EMS 3.0

“Your scientists were so preoccupied with whether or not they could, they didn’t stop to think if they should.” – Jurassic Park

This month the NAEMT released a series of infographics on what is being called EMS 3.0. One of the things the infographic spotlighted was community paramedicine, an idea I used to support strongly. I used to think community paramedicine was the future of EMS now I think it is simply bad brand extension, like Crystal Pepsi was.

An example of poor brand extension

When talking about EMS 3.0 the NAEMT states that EMS must expand our services to include the following: post discharge follow up, preventative care, nurse advice, chronic disease management and support. Make no mistake about it; these are all very real healthcare gaps that currently exist in communities. The issue is who should try to fix these gaps. I don’t know who should fix this or how they will go about it, what I do know is it is the wrong thing for a national EMS advocacy group to endorse at this time.

EMS needs to provide quality EMS 1.0 before adding other roles to it. We have major cities that have issues providing even the most fundamental 911 EMS services and we want to go right past that and do something else. It would be easy to sell community paramedicine to idealistic paramedics by using hyperbole and using emotion, I should know as I was one of them. . Endorsing mastery of the fundamental principles is not a sexy position, it will not generate buzz on social media, it won’t even make an exciting presentation at a state level EMS conference and it sure won’t sell advertising space but it is what we owe our patients and what they deserve.

We need to define ourselves before we add more to our plate. Are we members of public safety? Are we health care professionals? Should we simply be a bunch of protocol following ambulance drivers? Who should be in charge of us? The NHTSA? Doctors? Perhaps it is time we govern ourselves? What exactly is it we do? Do we take patients to the hospital, do we keep patients out of the hospital, do we make sure patients are healthy and compliant with their medications? Are we adrenaline junkies who fight death or are we the equivalent of home health and do things like fall prevention? Are we specialists who focus on emergency medicine or are we generalists with a holistic approach to health care? Are we all of those things or maybe none of them?

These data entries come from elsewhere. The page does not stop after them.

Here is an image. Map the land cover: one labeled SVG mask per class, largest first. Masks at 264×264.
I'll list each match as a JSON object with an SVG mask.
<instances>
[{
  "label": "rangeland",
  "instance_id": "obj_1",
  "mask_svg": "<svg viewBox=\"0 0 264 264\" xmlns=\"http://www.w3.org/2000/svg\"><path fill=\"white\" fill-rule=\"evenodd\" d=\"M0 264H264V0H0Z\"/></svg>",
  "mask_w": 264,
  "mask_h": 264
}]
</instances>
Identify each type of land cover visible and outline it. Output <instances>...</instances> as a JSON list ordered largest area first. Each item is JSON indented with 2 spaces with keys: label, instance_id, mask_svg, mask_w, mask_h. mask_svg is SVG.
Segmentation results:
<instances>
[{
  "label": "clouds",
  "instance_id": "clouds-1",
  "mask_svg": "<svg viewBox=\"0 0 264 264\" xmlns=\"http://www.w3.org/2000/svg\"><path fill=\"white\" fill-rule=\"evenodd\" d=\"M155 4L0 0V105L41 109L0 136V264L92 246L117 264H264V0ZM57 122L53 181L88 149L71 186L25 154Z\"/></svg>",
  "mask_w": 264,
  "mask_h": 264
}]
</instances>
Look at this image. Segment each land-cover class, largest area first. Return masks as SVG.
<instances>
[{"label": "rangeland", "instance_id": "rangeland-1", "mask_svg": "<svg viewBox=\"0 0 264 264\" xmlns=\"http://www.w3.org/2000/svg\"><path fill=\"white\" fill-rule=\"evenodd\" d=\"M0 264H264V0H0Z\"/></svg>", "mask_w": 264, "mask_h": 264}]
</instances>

How many EMS services you would say are truly excellent and provide high quality patient care? I’m not talking about a service where there are some excellent providers, but ALL of the providers are excellent. A service where every patient is guaranteed to get excellent patient care regardless of what provider shows up at their house that day.

I used to think my service was excellent. Then I tested that hypothesis [read about it here] and found out we are in fact not excellent. I used to think my service was ready to take the next step and embrace community paramedicine. My goals have changed, I no longer want to be the most cutting edge service I want to be the service that every single provider is great at the meat and potatoes of EMS. I want to feel confident that any member of my service can show up and treat my family and I feel good about it and I can back that opinion with facts.

Click picture for larger version (opens in new tab).

For the sake of argument let’s say you believe there are services that qualify as excellent, what metrics are you using for that? Can you back it up with facts? Some services boast about cardiac arrest rates and while those numbers are important they need to be viewed with the understanding that cardiac arrests are a very small percent of overall call volumes.

A large majority of EMS providers that think the best treatment is a diesel bolus, that we do not diagnose and that we must follow protocols even when it means performing unethical acts. Many of the treatments we do in EMS have no basis in science and little to no evidence that they work or change outcomes, and some might be outright harmful.

There are a lot of good ideas in the NAEMT’s EMS 3.0 ideology, but community paramedicine is not one of them. As much as I want to be progressive and embrace the notion of EMS 3.0, we need to make sure that EMS 1.0 is an excellent product we can deliver before we can take that next step forward.